(Pose and size estimates)
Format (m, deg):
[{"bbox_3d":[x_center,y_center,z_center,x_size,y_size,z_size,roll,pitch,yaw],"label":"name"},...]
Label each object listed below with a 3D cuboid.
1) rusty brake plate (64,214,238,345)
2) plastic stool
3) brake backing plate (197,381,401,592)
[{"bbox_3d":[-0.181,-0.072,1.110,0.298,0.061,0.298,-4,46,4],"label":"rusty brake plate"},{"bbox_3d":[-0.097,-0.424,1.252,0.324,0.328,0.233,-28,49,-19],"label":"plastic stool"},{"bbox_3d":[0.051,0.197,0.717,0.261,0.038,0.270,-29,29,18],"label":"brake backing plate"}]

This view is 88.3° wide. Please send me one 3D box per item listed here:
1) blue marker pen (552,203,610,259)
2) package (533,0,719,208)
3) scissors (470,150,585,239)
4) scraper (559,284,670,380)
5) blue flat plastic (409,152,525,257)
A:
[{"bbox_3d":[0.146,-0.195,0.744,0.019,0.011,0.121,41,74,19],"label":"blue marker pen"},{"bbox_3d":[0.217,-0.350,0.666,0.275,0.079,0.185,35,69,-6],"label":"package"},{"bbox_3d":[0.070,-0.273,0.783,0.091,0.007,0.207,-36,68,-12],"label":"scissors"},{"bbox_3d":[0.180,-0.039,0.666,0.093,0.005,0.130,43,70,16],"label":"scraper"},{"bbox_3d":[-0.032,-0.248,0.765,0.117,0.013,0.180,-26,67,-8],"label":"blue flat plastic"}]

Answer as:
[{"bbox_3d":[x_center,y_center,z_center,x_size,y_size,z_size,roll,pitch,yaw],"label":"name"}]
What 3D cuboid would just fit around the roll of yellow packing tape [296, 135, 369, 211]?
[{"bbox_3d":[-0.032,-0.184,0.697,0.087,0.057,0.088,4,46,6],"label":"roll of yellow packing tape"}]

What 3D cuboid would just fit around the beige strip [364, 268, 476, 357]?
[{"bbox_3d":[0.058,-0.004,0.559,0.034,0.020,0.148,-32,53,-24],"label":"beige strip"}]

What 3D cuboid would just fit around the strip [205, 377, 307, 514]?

* * *

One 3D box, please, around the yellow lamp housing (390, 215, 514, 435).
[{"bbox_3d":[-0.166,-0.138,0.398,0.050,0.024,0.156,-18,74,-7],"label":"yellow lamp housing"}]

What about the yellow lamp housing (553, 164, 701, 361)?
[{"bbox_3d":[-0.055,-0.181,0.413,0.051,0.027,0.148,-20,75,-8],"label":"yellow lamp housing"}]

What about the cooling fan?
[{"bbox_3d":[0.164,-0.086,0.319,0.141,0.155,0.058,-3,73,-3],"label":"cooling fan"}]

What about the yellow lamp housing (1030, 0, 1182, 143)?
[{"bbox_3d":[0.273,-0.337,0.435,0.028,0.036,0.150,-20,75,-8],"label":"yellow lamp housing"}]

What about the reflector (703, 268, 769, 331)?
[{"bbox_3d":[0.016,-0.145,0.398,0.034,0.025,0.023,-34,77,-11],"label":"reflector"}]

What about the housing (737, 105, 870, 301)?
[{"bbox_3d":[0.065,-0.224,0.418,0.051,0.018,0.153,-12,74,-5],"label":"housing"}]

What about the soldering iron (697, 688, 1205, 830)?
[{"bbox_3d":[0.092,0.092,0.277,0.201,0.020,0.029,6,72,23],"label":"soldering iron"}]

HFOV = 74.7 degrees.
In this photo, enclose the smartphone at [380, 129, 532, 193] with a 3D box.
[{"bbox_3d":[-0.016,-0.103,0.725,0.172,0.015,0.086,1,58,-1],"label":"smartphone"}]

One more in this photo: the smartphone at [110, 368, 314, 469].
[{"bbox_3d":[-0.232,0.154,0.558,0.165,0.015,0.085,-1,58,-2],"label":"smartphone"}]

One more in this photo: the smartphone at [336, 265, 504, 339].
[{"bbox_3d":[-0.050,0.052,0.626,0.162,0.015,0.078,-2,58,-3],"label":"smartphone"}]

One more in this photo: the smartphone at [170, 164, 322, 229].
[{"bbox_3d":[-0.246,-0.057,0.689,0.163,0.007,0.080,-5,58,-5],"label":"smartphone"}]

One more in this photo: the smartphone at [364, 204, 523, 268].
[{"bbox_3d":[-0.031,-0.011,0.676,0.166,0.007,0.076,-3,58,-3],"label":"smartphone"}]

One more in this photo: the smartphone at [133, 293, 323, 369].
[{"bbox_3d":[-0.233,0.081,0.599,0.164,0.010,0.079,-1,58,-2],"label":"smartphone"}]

...

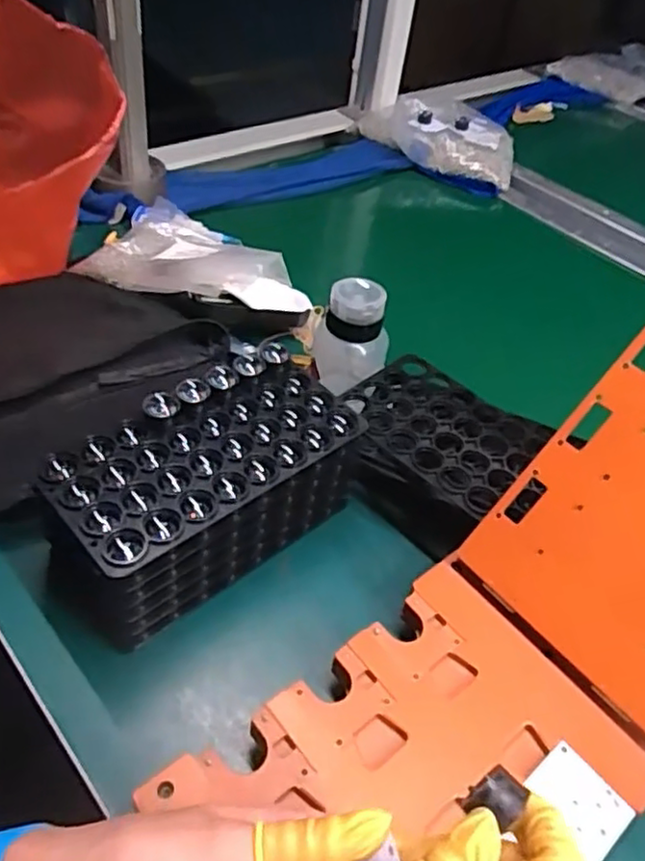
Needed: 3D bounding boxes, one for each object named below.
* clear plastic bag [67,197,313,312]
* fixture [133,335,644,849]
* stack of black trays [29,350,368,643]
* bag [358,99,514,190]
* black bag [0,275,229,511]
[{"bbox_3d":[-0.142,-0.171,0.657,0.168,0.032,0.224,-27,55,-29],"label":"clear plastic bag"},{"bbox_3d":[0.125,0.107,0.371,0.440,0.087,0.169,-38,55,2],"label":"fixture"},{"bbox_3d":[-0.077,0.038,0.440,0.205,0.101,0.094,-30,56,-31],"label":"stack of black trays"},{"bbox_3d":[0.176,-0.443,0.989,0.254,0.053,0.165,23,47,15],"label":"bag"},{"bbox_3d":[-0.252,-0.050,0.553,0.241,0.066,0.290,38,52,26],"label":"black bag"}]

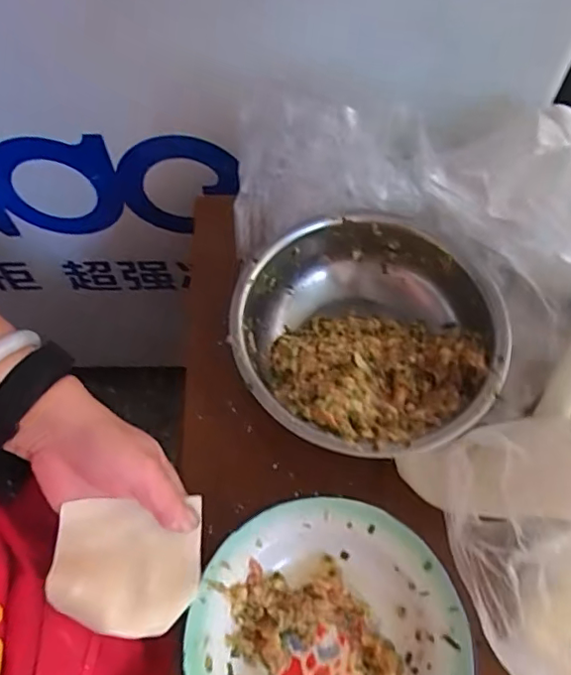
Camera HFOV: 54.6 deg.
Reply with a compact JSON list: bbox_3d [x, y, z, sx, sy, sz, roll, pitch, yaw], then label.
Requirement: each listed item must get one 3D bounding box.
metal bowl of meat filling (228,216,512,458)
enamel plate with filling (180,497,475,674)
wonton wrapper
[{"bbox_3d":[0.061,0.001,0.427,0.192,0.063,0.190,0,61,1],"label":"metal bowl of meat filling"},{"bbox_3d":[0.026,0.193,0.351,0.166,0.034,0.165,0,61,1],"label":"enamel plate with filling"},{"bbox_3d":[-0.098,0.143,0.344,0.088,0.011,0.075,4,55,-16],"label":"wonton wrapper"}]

• _Required work_
Tell how many lines of the data include the word "listed", and nothing else.

• _Task result_
3